Our second project was to repair the small chapel and the granite ram just inside the Precinct entrance. On the left is what they looked like in December; on the right, the chapel restored.
Once the chapel was finished we could put the ram on its new base. It isn't very big, but granite is heavy and awkward to move, even with a siba.
With the ram in place we could finally re-attach its left foreleg and Mohammed could begin to fill in the missing areas.
Looking east (left) and west yesterday along the row of rams, sphinxes and small chapels that line the enclosure wall east of the Precinct entrance. We don't know where the granite ram stood in antiquity but since it was found in this area, restoring it here made sense. It fits in well with its bigger cousins.
In Chapel D this week we built the new section of column out to the proper circumference and applied the finishing coat. As well as reattaching the inscribed upper segments we were able to restore a portion of the lower decoration.
The entrance and first room of Chapel D showing the results of our work in the 2006 and 2007 seasons.
Chapel D will continue to be a focus of next season's conservation efforts. The walls of the inner rooms of the chapel are very badly decayed. This year we were able to shore them up temporarily, but they have to be dismantled and rebuilt.

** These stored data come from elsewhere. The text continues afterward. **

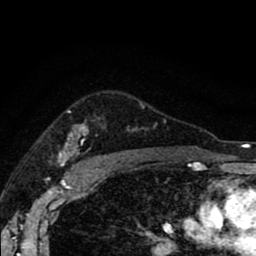
Breast MRI (dynamic contrast-enhanced), one axial slice; slice 65 of 80 in the series (ordered by position); cropped to one breast; dynamic contrast-enhanced series, time point 2 of 8 at this slice position (early post-contrast); 1.5 T; TE 2.7 ms, TR 6.6 ms; 2 mm slice thickness; 256 × 256 image matrix, field of view 150 × 150 mm. Female patient.
Structures marked on this image (semi-automatic segmentation, software-assisted and operator-edited):
- enhancing-tissue mask used for the functional tumour volume (all voxels passing the contrast-enhancement thresholds inside the analysis volume; usually the tumour): bounding box [x1, y1, x2, y2] px = [58, 105, 143, 166]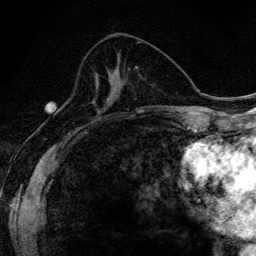
Breast MRI (dynamic contrast-enhanced), one axial slice; slice 61 of 134 in the series (ordered by position); cropped to one breast; dynamic contrast-enhanced series, time point 2 of 6 at this slice position (early post-contrast); 3 T; TE 4.2 ms, TR 9.3 ms; 256 × 256 image matrix, field of view 150 × 150 mm. Female patient.
Outlined on this slice (semi-automatic segmentation, software-assisted and operator-edited):
- enhancing-tissue mask used for the functional tumour volume (all voxels passing the contrast-enhancement thresholds inside the analysis volume; usually the tumour): bounding box [x1, y1, x2, y2] px = [110, 96, 113, 103]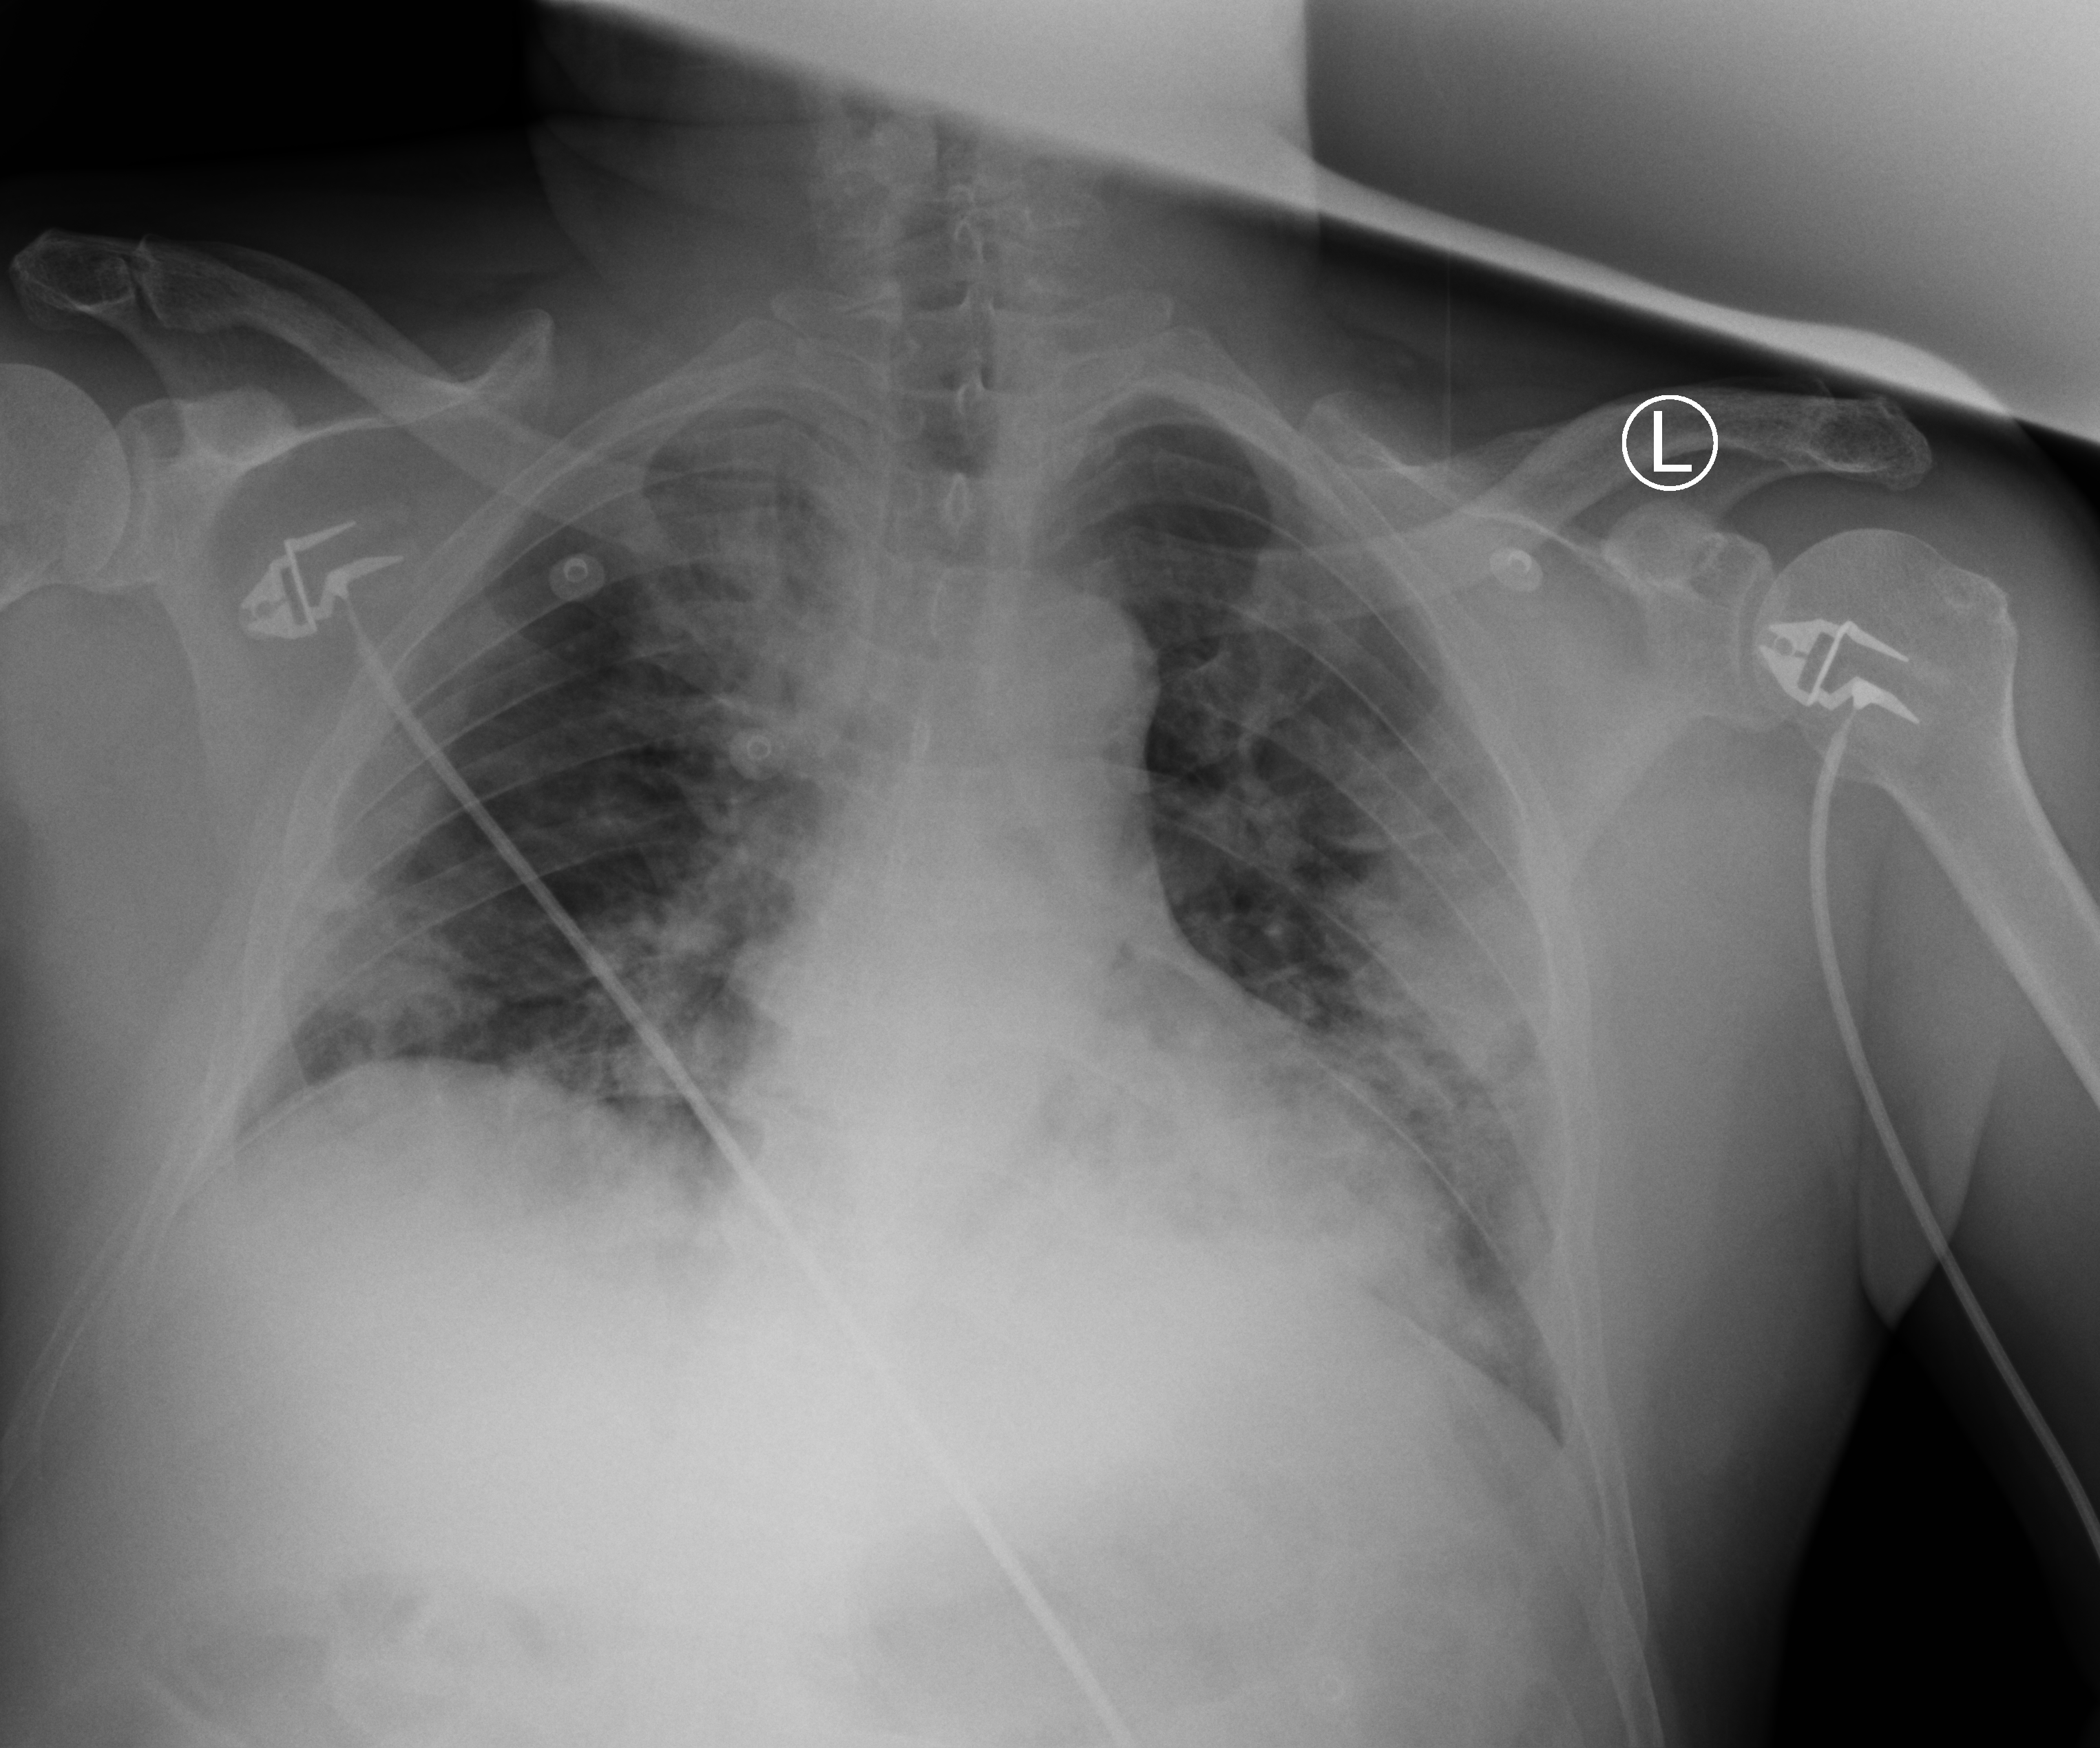
Portable chest radiograph, anteroposterior (AP) projection. Patient hospitalised with COVID-19; male, aged 60–74 years.
From the hospital-stay record, not from the radiograph (when in the stay this image was taken is not recorded):
- chronic kidney disease (admission record): no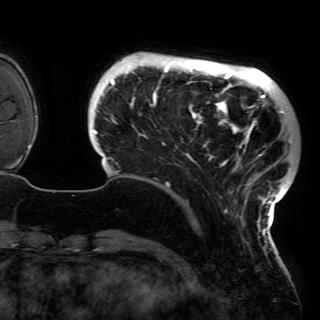
Breast MRI (dynamic contrast-enhanced), one axial slice; cropped to one breast; dynamic contrast-enhanced series, time point 2 of 6 at this slice position (early post-contrast); 3 T; TE 4.2 ms, TR 7.9 ms; 1.2 mm slice thickness; 320 × 320 image matrix, field of view 250 × 250 mm. Female patient.
Outlined on this slice (semi-automatic segmentation, software-assisted and operator-edited):
- enhancing-tissue mask used for the functional tumour volume (all voxels passing the contrast-enhancement thresholds inside the analysis volume; usually the tumour): box from (x=92, y=61) to (x=291, y=230) px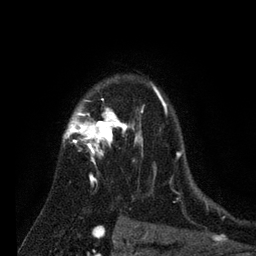
Breast MRI (dynamic contrast-enhanced), one axial slice. Position 57 of 80 along the scan axis. Cropped to one breast. Dynamic contrast-enhanced series, time point 2 of 7 at this slice position (early post-contrast). 3 T. TE 2.2 ms, TR 5.6 ms. 2 mm slice thickness. 256 × 256 image matrix, field of view 150 × 150 mm. Female patient.
Outlined on this slice (semi-automatically segmented with operator editing):
- enhancing-tissue mask used for the functional tumour volume (all voxels passing the contrast-enhancement thresholds inside the analysis volume; usually the tumour): bounding box (x1, y1, x2, y2) in pixels: (63, 83, 182, 200)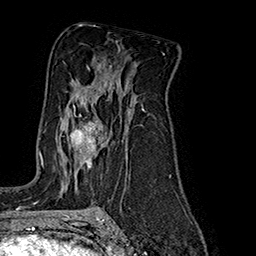
Breast MRI (dynamic contrast-enhanced), one axial slice; slice 109 of 160 in the series (ordered by position); cropped to one breast; dynamic contrast-enhanced series, time point 2 of 7 at this slice position (early post-contrast); 1.5 T; TE 2.8 ms, TR 5.4 ms; 1 mm slice thickness; 256 × 256 image matrix, field of view 180 × 180 mm. Female patient.
Structures marked on this image (semi-automatic segmentation, software-assisted and operator-edited):
- enhancing-tissue mask used for the functional tumour volume (all voxels passing the contrast-enhancement thresholds inside the analysis volume; usually the tumour): box from (x=60, y=105) to (x=107, y=167) px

Our major project next year will be to excavate the Taharqa Gate and to restore it as much as possible. We got a start late this season with the removal of an old baulk (left), but as you can see in the lower photo we've got a lot of work ahead of us.Lisa and her conservation team with the revived ram. Thursday was Lisa's last day at the site and we will miss her. Despite sandstorms, occasional shortages of materials, and the challenges of on-site conservation she was able to maintain her sense of humor and her thorough professionalism. Thanks Lisa!